SAHİH-İ MÜSLİM |
SALAT |
باب جواز
الجمع بين
الصلاتين في
السفر
113- YOLCULUKTA İKİ
NAMAZI CEM ETMENİN (BİRLİKTE KILMANIN) CAİZ OLMASI BABI
Şafii ve çoğunluk dedi
ki: Öğle ve ikindi namazlarını ikisinden dilediği birisinin vaktinde, akşam ile
yatsı namazlarını da ikisinden birisinin dilediği vaktinde uzun yolculukta cem
ederek (bir arada) kılması caizdir.
Kısa mesafeli yolculukta
caiz olup olmadığı hususunda Şafii'nin iki görüşü vardır. Daha sahih olanına
göre böyle bir yolculukta namazı kısaltmak caiz olmaz. Uzun yolculuğun ölçüsü
ise 48 Haşimi mildir. Bu da daha önce geçtiği gibi orta yollu iki merhale
demektir. (Cem ile kılacağı iki namazın) ilkinin vaktinde evinde bulunan bir
kimsenin ikincisini öne alarak kılması, birincisinin vaktinde yolda olan ve
ikincisinin vakti çıkmadan önce konaklayacağını bilen kimsenin birincisini,
ikincisinin vaktine ertelemesi ise daha faziletlidir. Şayet bu hususta aksini
yapacak olursa efdal olanı terk etmiş olmakla birlikte caiz olur. İlk namazın
vaktinde cem etmenin şartı ilkini önce kılıp ve onu bitirmeden önce ceme niyet
etmesi, ikisi arasında bir fark bırakmamasıdır.
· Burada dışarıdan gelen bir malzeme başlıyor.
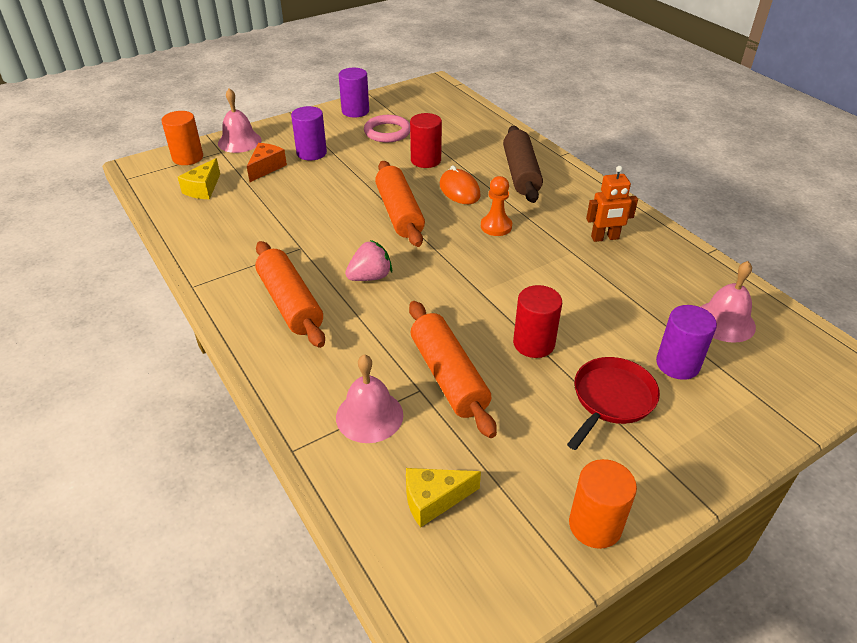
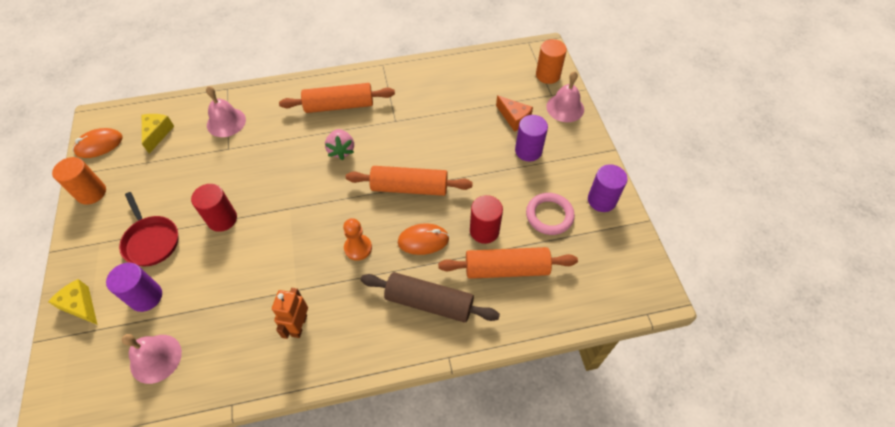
camera: 110 degrees right, 15 degrees up
(203, 189) = (496, 79): yellow cheese -> yellow cheese (81, 306)
(448, 376) = (228, 165): orange rolling pin -> orange rolling pin (506, 269)
(501, 583) = (99, 145): none -> orange mouse

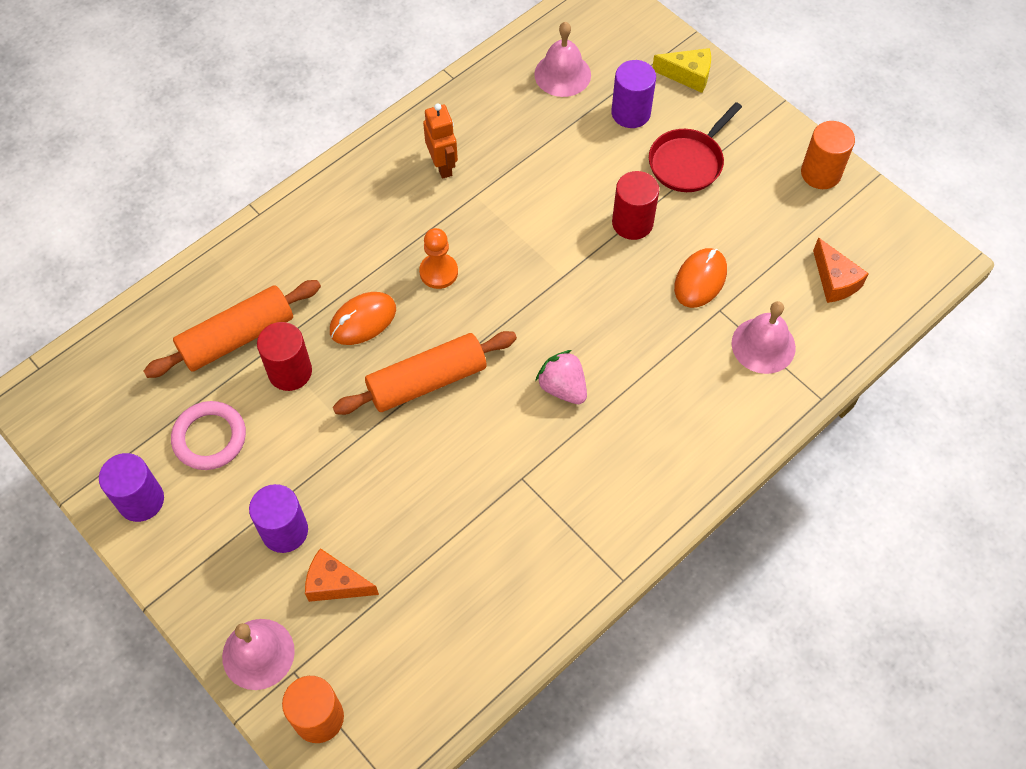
camera: 150 degrees right, 5 degrees up
(99, 145) = (889, 229): orange mouse -> orange mouse (700, 280)
(151, 241) = (688, 162): red pan -> red pan turned 75 degrees counterclockwise
(157, 134) = (835, 280): yellow cheese -> orange cheese
(339, 106) = (627, 459): orange rolling pin -> none
(429, 302) = (312, 255): brown rolling pin -> none

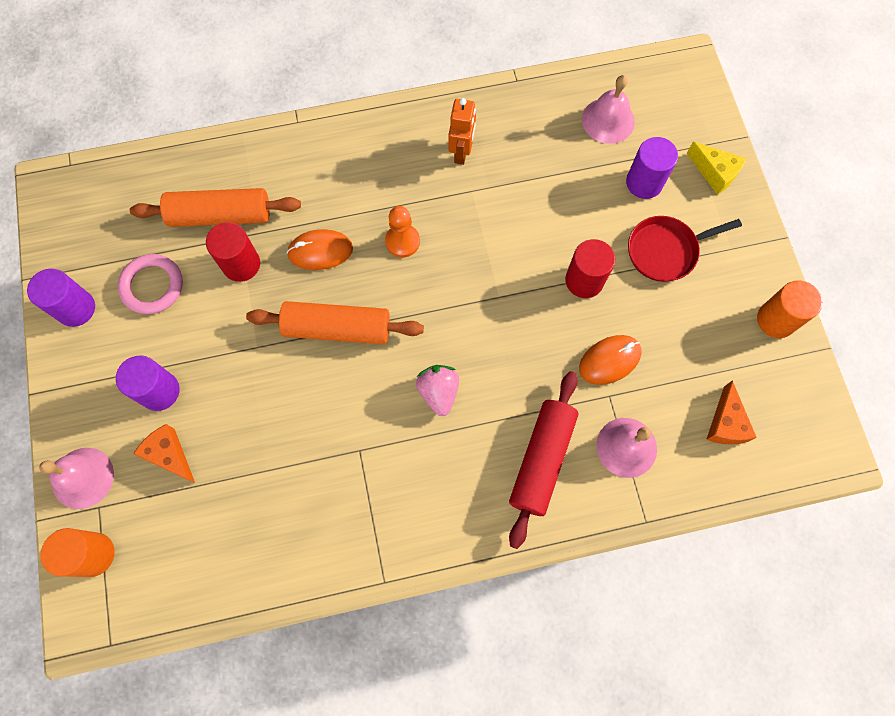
camera: 30 degrees right, 10 degrees up
(696, 396) = (542, 460): none -> red rolling pin

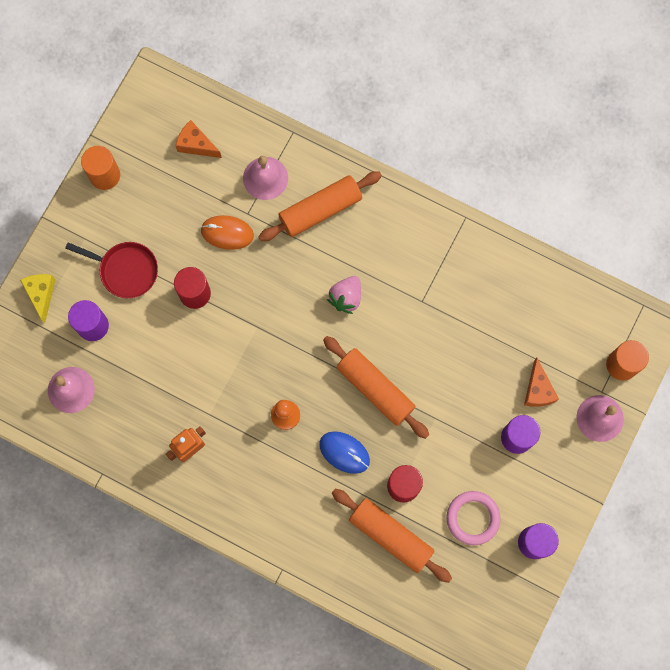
camera: 140 degrees left, 5 degrees up
(320, 251) = (344, 452): orange mouse -> blue mouse
(542, 460) = (320, 210): red rolling pin -> orange rolling pin
(726, 423) = (196, 145): orange cheese -> orange cheese turned 105 degrees counterclockwise

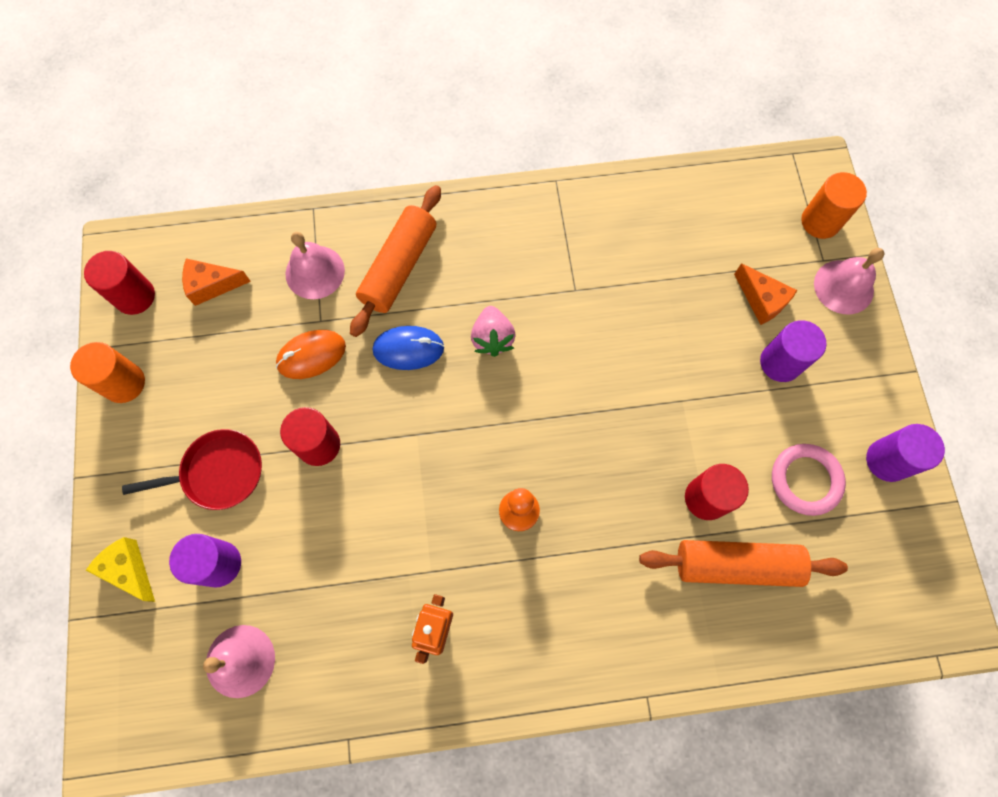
camera: 35 degrees left, 5 degrees down
(145, 120) = (135, 296): none -> red cylinder
(344, 452) = (615, 506): blue mouse -> blue mouse (408, 349)
(375, 389) = (596, 413): orange rolling pin -> none

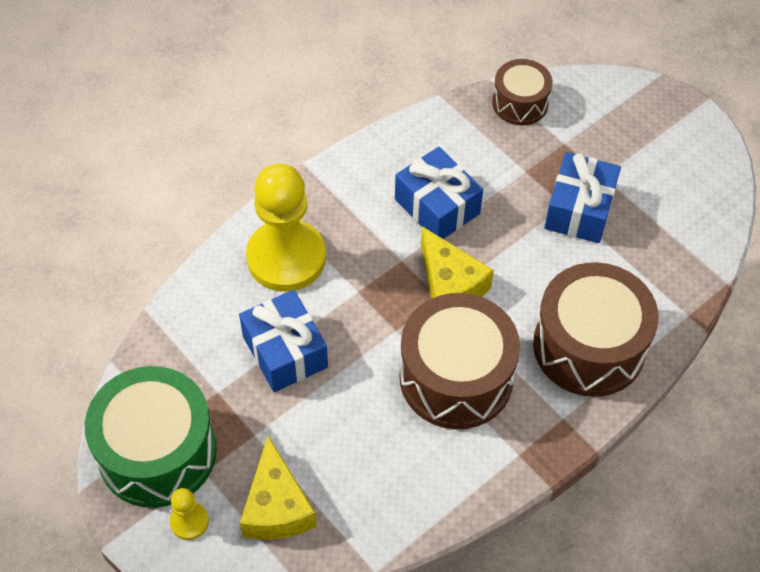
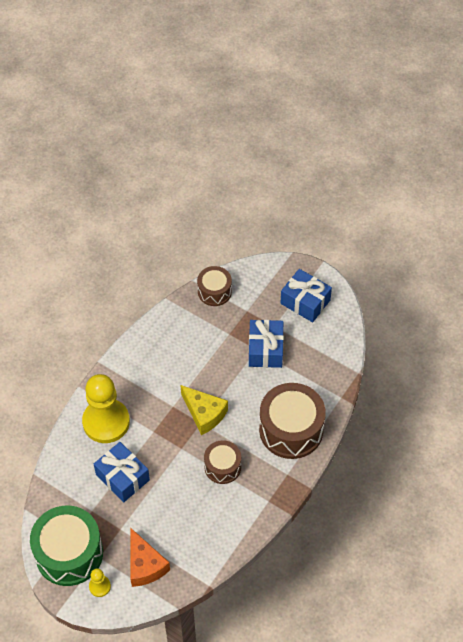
camera: 15 degrees left, 0 degrees up
(276, 507) = (145, 565): yellow cheese -> orange cheese
(437, 206) = (184, 368): blue gift -> blue gift (305, 302)
(456, 377) = (222, 467): brown drum -> brown drum, size x0.57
Eğer ikinci namazın vaktinde
cem etmek isterse o takdirde ilkinin vaktinde cem e niyet etmesi ve o namaza ve
daha fazlasına yetecek kadar bir zaman bırakacak şekilde vakit daralmadan önce
bunu yapması gerekir. Eğer niyetsiz olarak namazını tehir edecek olursa asi
olur ve o namazı kaza olur. Niyet ile birlikte tehir edecek olursa ilk namazı
öncelikle kılması ve bununla birlikte ceme niyet edip, iki namazın arasını
ayırmaması müstehabtır. Müstehab olduğunu belirttiğimiz bu hususlardan herhangi
birisi vacip değildir. Cem ile ilgili hükümler kısaca bundan ibarettir. Geri
kalan teferruatı ise fıkıh kitaplarında bilinen hususlardır.
Yağmurlu zamanda önceki
namazın vaktinde cem caiz olur. Sahih olan görüşe göre ikincisinin vaktinde
caiz olmaz çünkü yağmurun ikincisinin vaktine kadar devam edeceğinden emin
olunamaz. Bunun için birincisinin iftitah tekbirini alıp, onu bitirdiğinde ve
ikincisinin iftitah tekbirini aldığında da bu yağmurun devam etmesidir. Yağmura
karşı korumasız olarak cemaate yürüyerek giden ve bu sebeple de yağmurdan
ıslanacak olan kimse için de cem caiz olur ama daha sahih olan başkaları için
caiz olmayacağıdır. Yağmur sebebiyle cem hususunda bizim mezhebimizin görüşü
budur.
ilim adamlarının
çoğunluğu öğle ile ikindi, akşam ile yatsı hakkında da bunu söylemişlerdir.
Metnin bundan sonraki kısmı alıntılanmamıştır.